By  Alan Neuhauser and Nicholas Rizzi | January 16, 2013 3:47pm 

THE ROCKAWAYS — Thousands of families displaced and devastated by Hurricane Sandy around the city were left stranded by the school bus strike that started Wednesday morning.

Parents from Breezy Point, the Rockaways and Staten Island, many still sheltering as far away as Brooklyn and Manhattan as they rebuild their homes, were forced to miss or arrive late to work, driving more than a dozen miles in some cases to bring their kids to school in the storm-ravaged neighborhoods.

"We're all carpooling. We're coming in from all over the place," 49-year-old sanitation worker Danny McLaren said after dropping off two of his children at P.S. 114 in Belle Harbor.

Since the storm, he has been living in a two-bedroom apartment with his wife and three children in Bay Ridge, Brooklyn — some 14 miles away — and, when not working the 4-to-midnight shift at the Department of Sanitation, labors to rebuild their Breezy Point home.
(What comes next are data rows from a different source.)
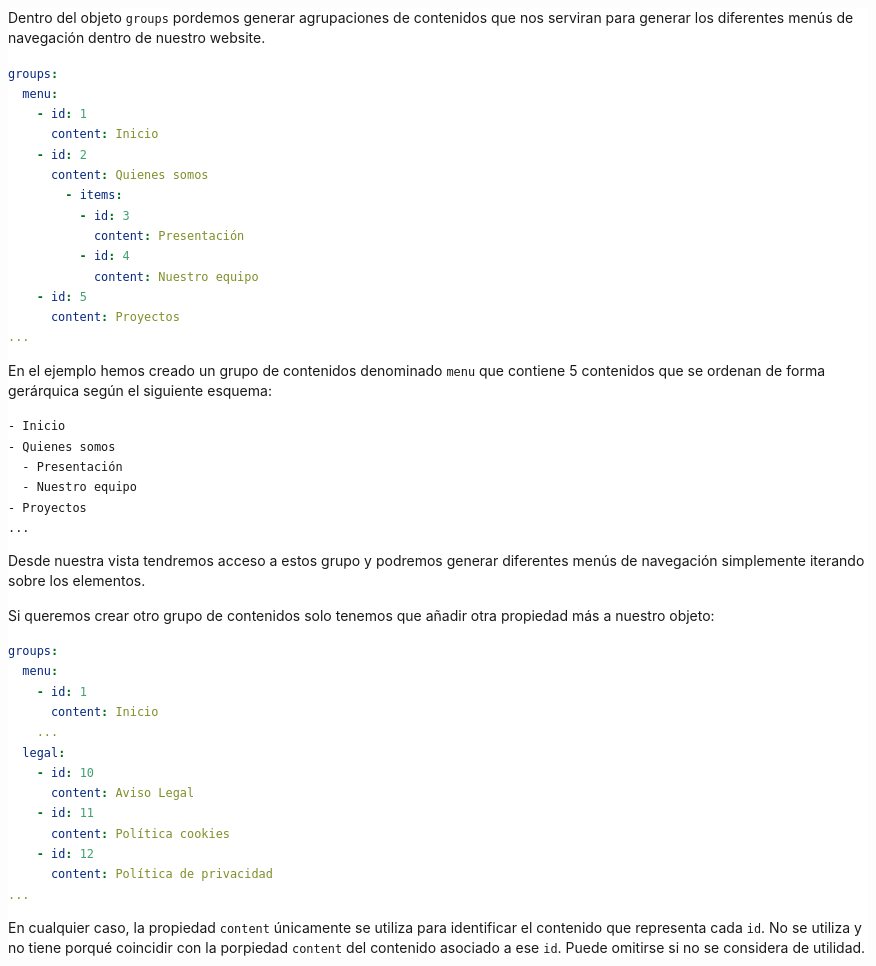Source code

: Dentro del objeto `groups` pordemos generar agrupaciones de contenidos que nos serviran para generar los diferentes menús de navegación dentro de nuestro website.

```yaml
groups:
  menu:
  	- id: 1
  	  content: Inicio
    - id: 2
      content: Quienes somos
        - items:
          - id: 3
            content: Presentación
          - id: 4
            content: Nuestro equipo
    - id: 5
      content: Proyectos
...      
```

En el ejemplo hemos creado un grupo de contenidos denominado `menu` que contiene 5 contenidos que se ordenan de forma gerárquica según el siguiente esquema:

```
- Inicio
- Quienes somos
  - Presentación
  - Nuestro equipo
- Proyectos
...
```

Desde nuestra vista tendremos acceso a estos grupo y podremos generar diferentes menús de navegación simplemente iterando sobre los elementos.

Si queremos crear otro grupo de contenidos solo tenemos que añadir otra propiedad más a nuestro objeto:

```yaml
groups:
  menu:
  	- id: 1
  	  content: Inicio
    ...  
  legal:
    - id: 10
      content: Aviso Legal
    - id: 11
      content: Política cookies
    - id: 12
      content: Política de privacidad
...                  
```

En cualquier caso, la propiedad `content` únicamente se utiliza para identificar el contenido que representa cada `id`. No se utiliza y no tiene porqué coincidir con la porpiedad `content` del contenido asociado a ese `id`. Puede omitirse si no se considera de utilidad.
"They've already been through enough," he told DNAinfo.com New York. "This is really bad for us."

Some Breezy Point residents took drastic measures to take their children to school. One man, hurrying to get to work in a red Jeep Laredo after driving his two children to P.S. 114, said he bought the SUV the night before.

"I lost the car in the storm," he said. "I was going to buy a new one anyway, but this expedited things."

He and other parents stopped outside an entrance normally reserved for school buses. Hurrying to hand out backpacks and lunch boxes before speeding off to work, many turned to their children to find out what time school ended and where they should park for pick-up.

"I got three different kids in three different schools. It's kind of a juggernaut for me and my wife," said FDNY firefighter resident Gene McEnroe, 45, who is living in temporary housing in Breezy Point. Despite the challenges presented by the strike, he said he sympathized with the bus drivers' union.

"I think it's the mayor just trying to break the unions," he said, adding that he'd be willing to drive his children to school for months if it meant better working conditions for the drivers. "If I have to — not that I like it — but if I have to."

Bus driver Gaysee Davis, however, was less sympathetic. A driver for Thomas Bus Company and a member of one of the non-striking unions, she said she understood why drivers had walked off the job, but opposed the strike's timing.

“It hasn’t yet been three months after Sandy," Gaycee, 43, told DNAinfo.com after dropping off six elementary special-needs students at P.S. 114. "I understand you want to strike, but wait to do it."

Arturo Lopez, a dad from Grant City, Staten Island, whose house sustained damage from the storm, agreed.

Forced by Sandy to move more than 20 minutes away from his 6-year-old daughter Karen's school, P.S. 38, he drove her Wednesday morning before heading to his job at a restaurant.

"It was really hard. She has to get up really early, and I have to bring her to school. It's definitely no good," he said. "First the hurricane, they picked the wrong time. Hopefully they fix it soon."